# PROVIDED TEXT
Farfalle Primavera with Ramp Pesto

Well it looks like today is going to be another double post day, because I’ve been meaning to throw this one up since I made it the day before yesterday and I wanted to post it before I wrote about the soup I made this morning.  This one is another super-trendy entry, by my estimation at least, judging from all the stuff I’ve seen on Taste Spotting and Foodgawker with ramps in it, but oh well.

After reading one particular blog post at night, I went Frisbee golfing the next day with a bunch of friends (I’m not ashamed – it’s fun!) and after a really wretched throw I had to fetch my Frisbeedisc brand “S-Driver” from the bottom of a hill.  You see, we were on the fifth or sixth hole and so pretty far into the woods and my driver S’ed the wrong way.  About halfway down the hill, I spotted those tell-tale pale green tufts of broad leaves (I must have “had my eyes on” as Michael Pollan would put it, because they stood out to me for some reason like a flashing neon sign, I wasn’t even looking for them).  Easily distractable as I am, I started pulling up fistfuls of the guys.  I got pretty far behind the rest of the people I was frolfing with, but eventually tracked down my disc and caught up with a green tongue, AWFUL breath, and a handful of ramps.

# ENTRIES PROVIDED
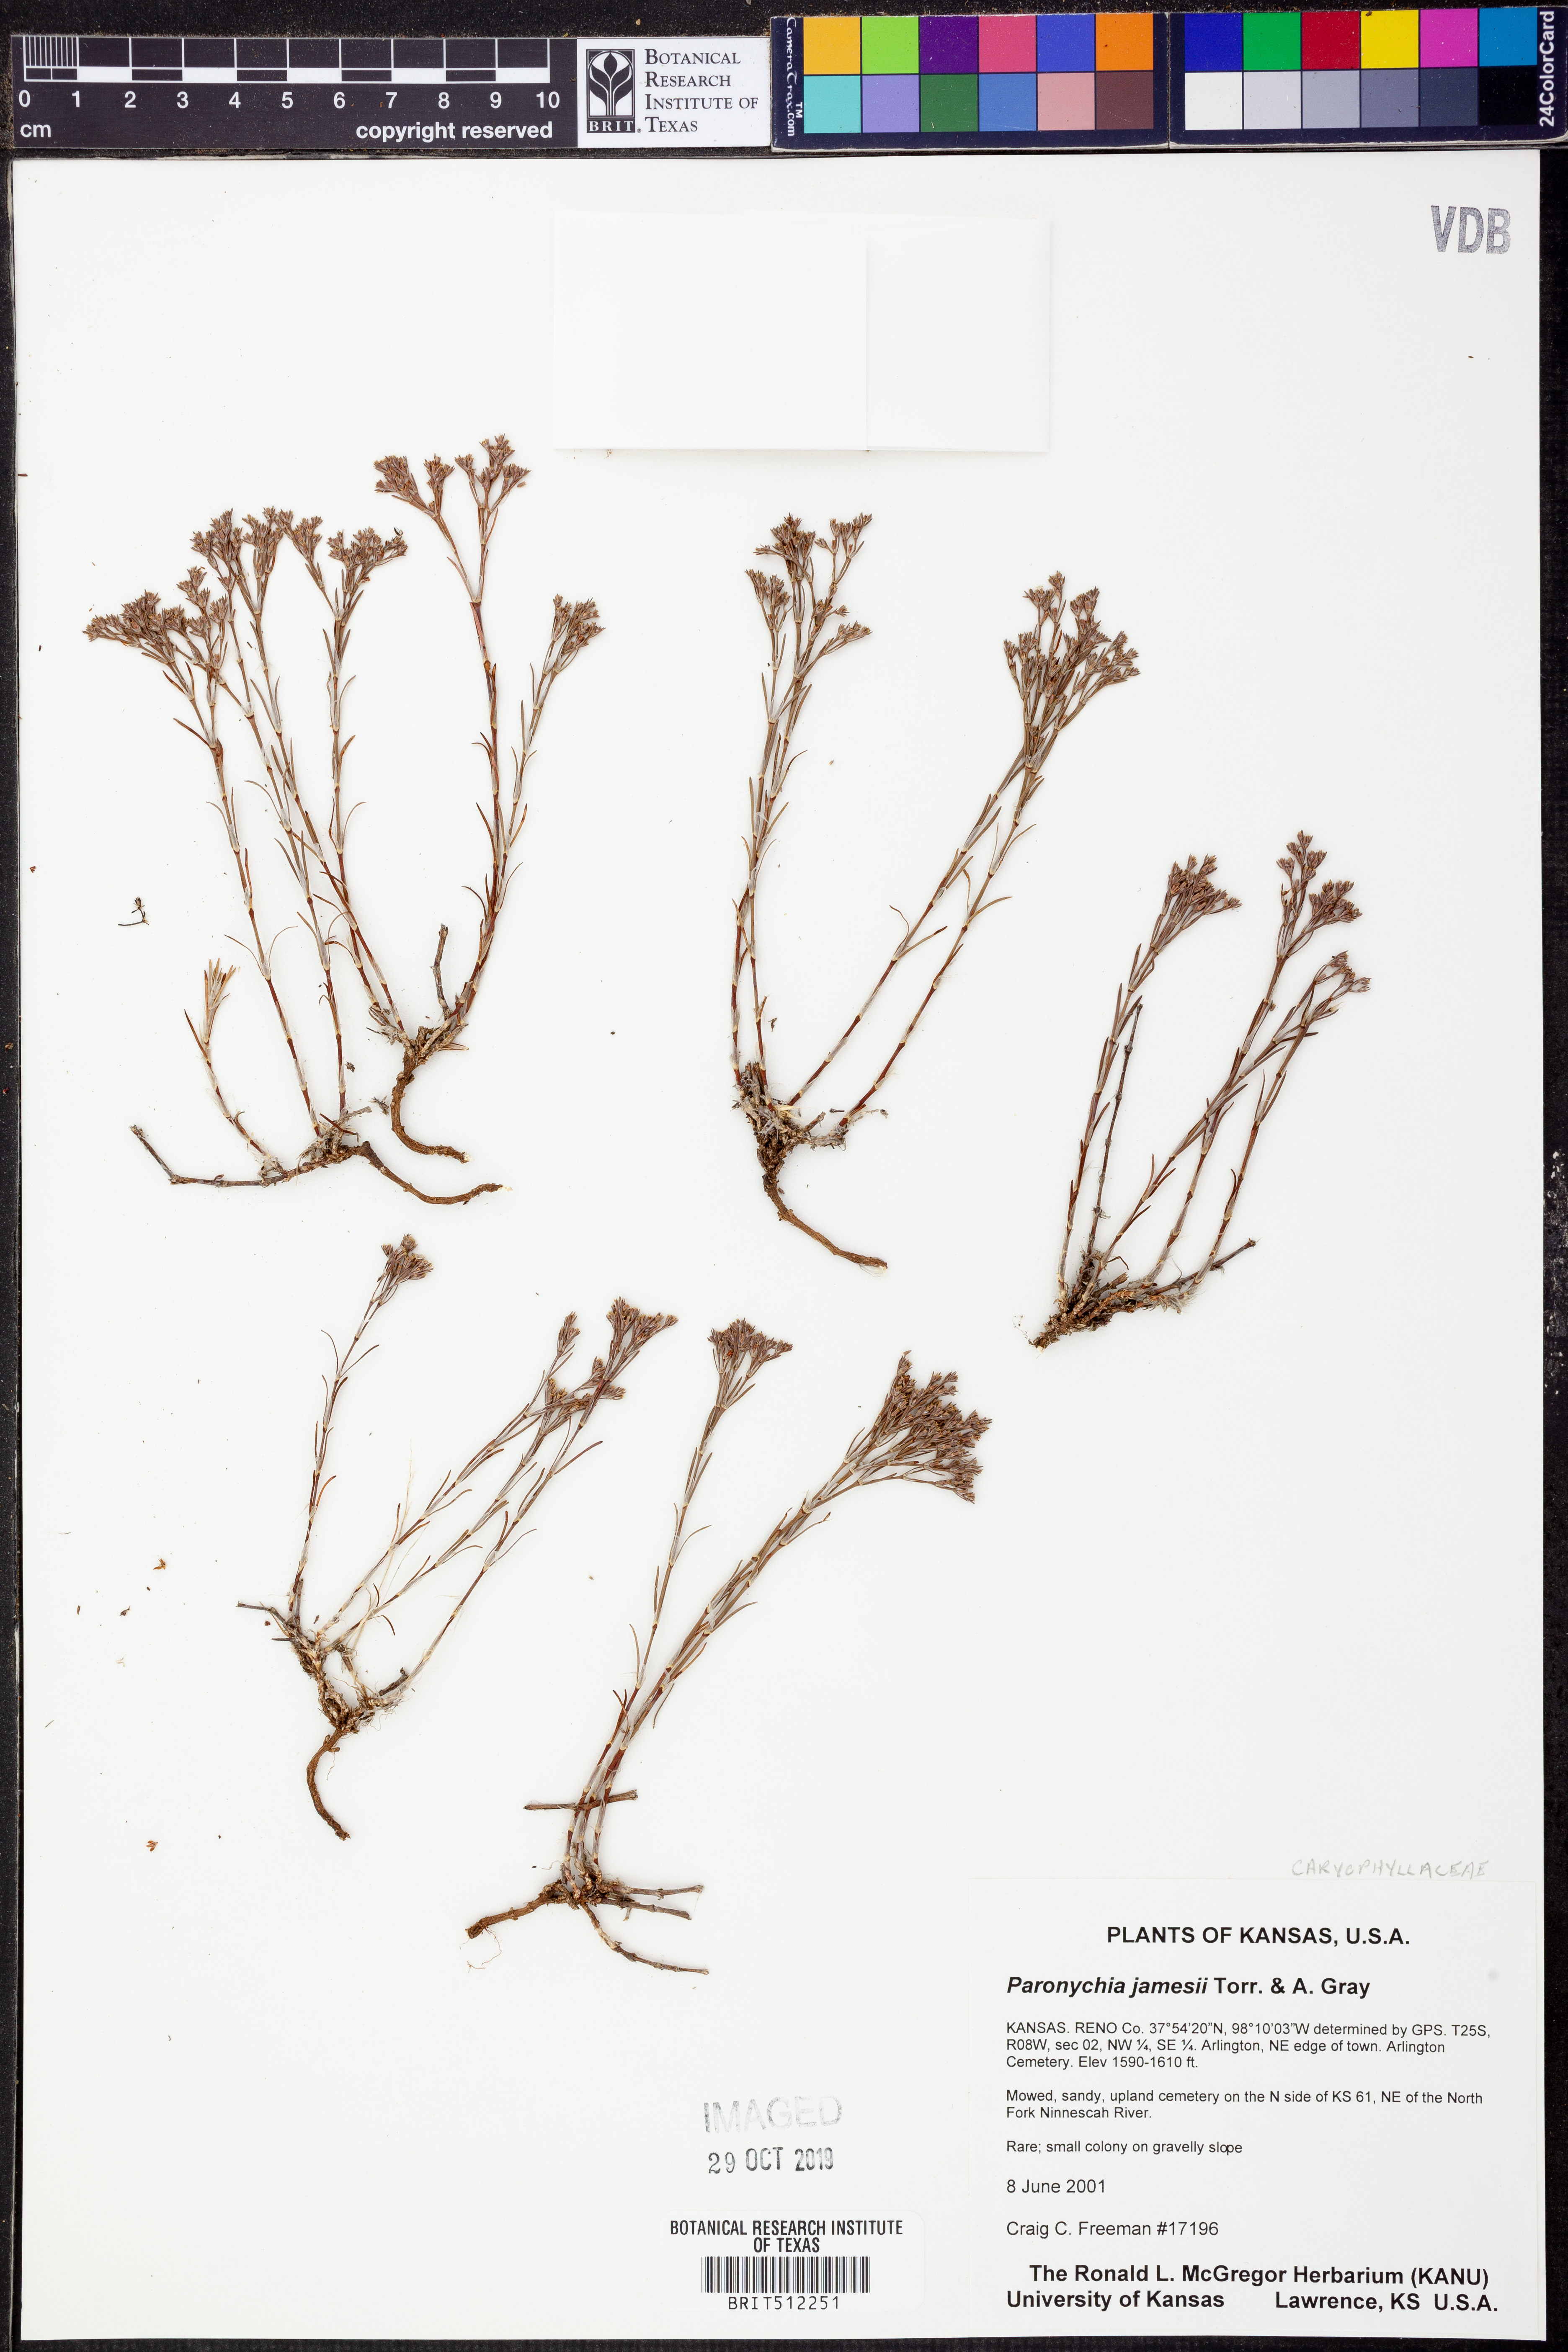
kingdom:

...

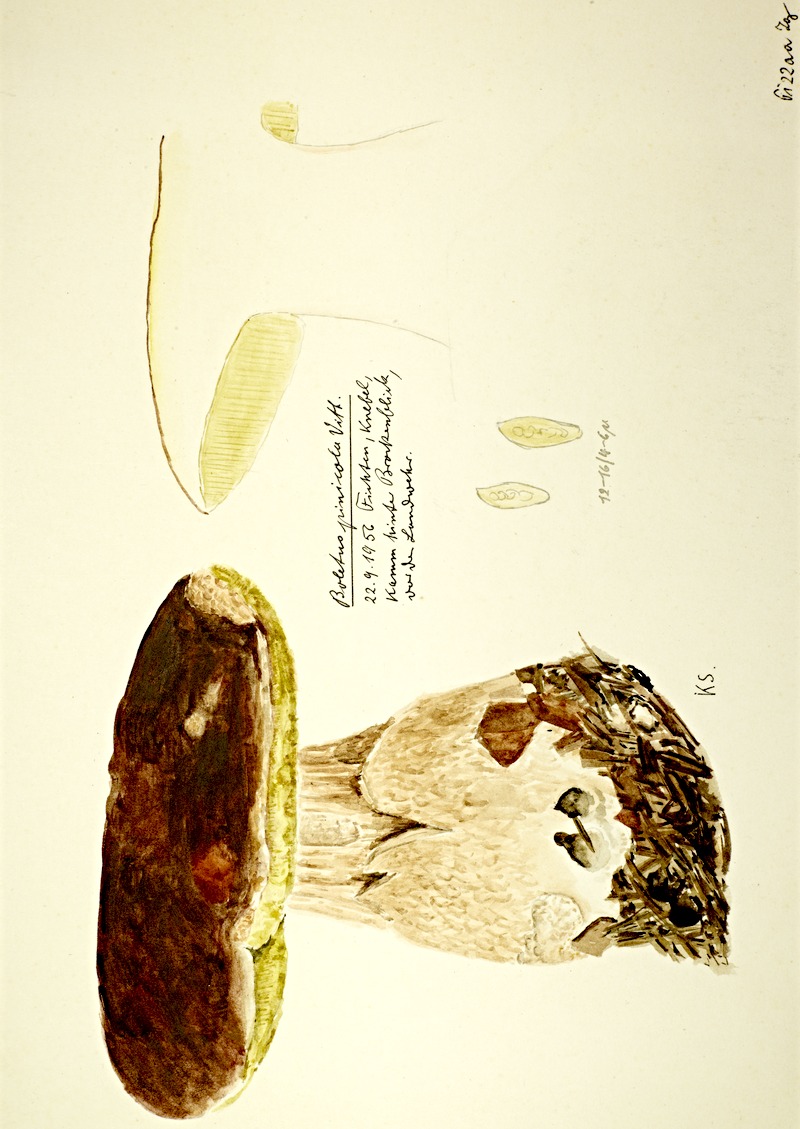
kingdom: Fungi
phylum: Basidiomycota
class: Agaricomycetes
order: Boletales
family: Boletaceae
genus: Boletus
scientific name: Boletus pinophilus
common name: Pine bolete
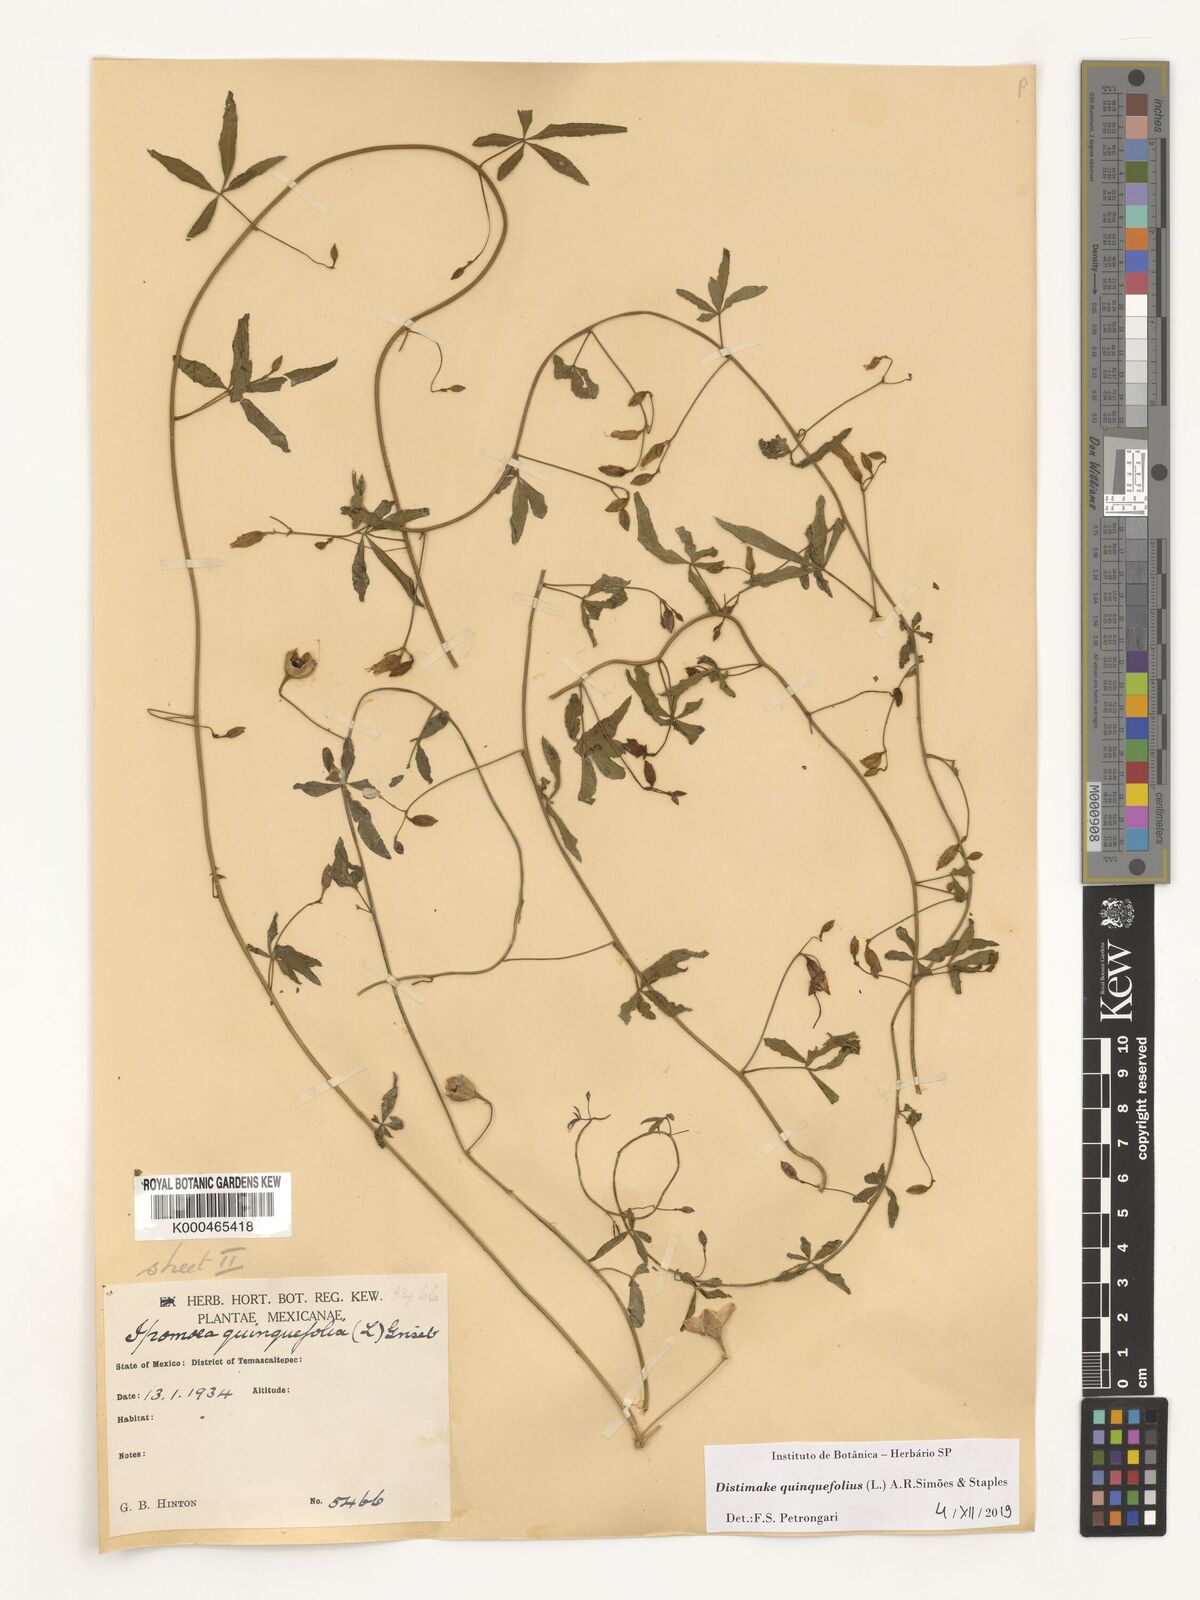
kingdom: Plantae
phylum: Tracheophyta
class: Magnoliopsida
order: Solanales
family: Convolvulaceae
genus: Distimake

# BRIEF
In the ramp pesto post, what brand and model of disc did the writer have to retrieve from the bottom of a hill?

# OUTPUT FOR THIS EXERCISE
A Frisbeedisc brand "S-Driver."